[Collected data]:
--------------------------------

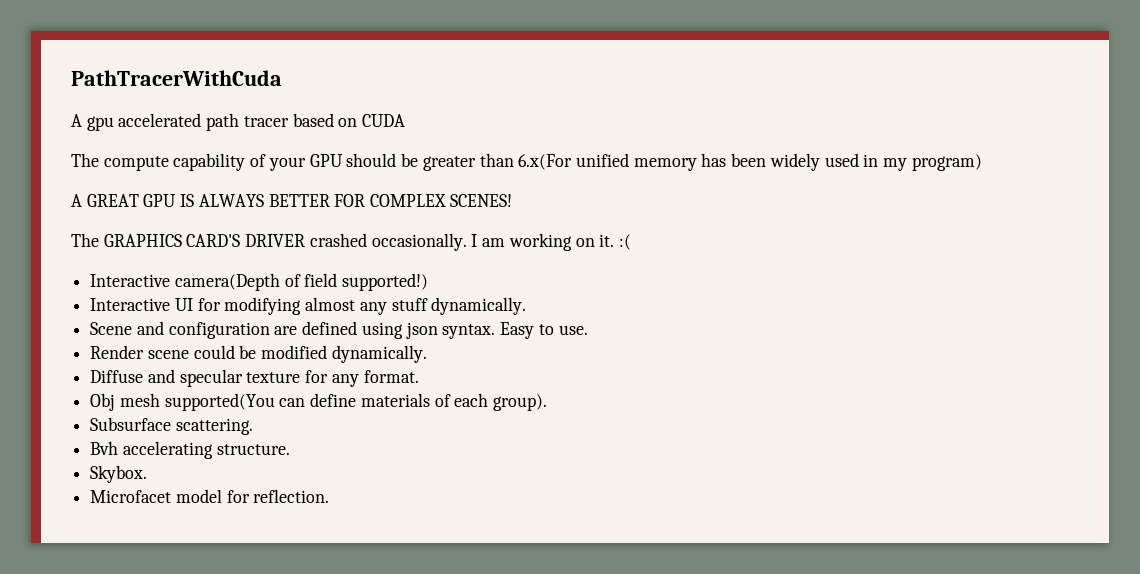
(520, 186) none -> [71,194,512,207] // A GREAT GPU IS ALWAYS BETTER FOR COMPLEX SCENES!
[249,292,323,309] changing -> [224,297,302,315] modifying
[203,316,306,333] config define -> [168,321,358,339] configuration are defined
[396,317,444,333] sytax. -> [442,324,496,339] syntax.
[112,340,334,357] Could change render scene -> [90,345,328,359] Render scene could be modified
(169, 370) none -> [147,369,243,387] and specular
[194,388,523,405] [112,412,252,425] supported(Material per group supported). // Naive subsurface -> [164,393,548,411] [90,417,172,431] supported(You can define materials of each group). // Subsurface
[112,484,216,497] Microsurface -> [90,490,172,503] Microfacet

--------------------------------

From the data above, output only the lines between the line containing "[396,317,444,333] sytax. ->" and the line containing "[194,388,523,405] [112,412,252,425] supported(Material", inclusive, exactly as written.

[396,317,444,333] sytax. -> [442,324,496,339] syntax.
[112,340,334,357] Could change render scene -> [90,345,328,359] Render scene could be modified
(169, 370) none -> [147,369,243,387] and specular
[194,388,523,405] [112,412,252,425] supported(Material per group supported). // Naive subsurface -> [164,393,548,411] [90,417,172,431] supported(You can define materials of each group). // Subsurface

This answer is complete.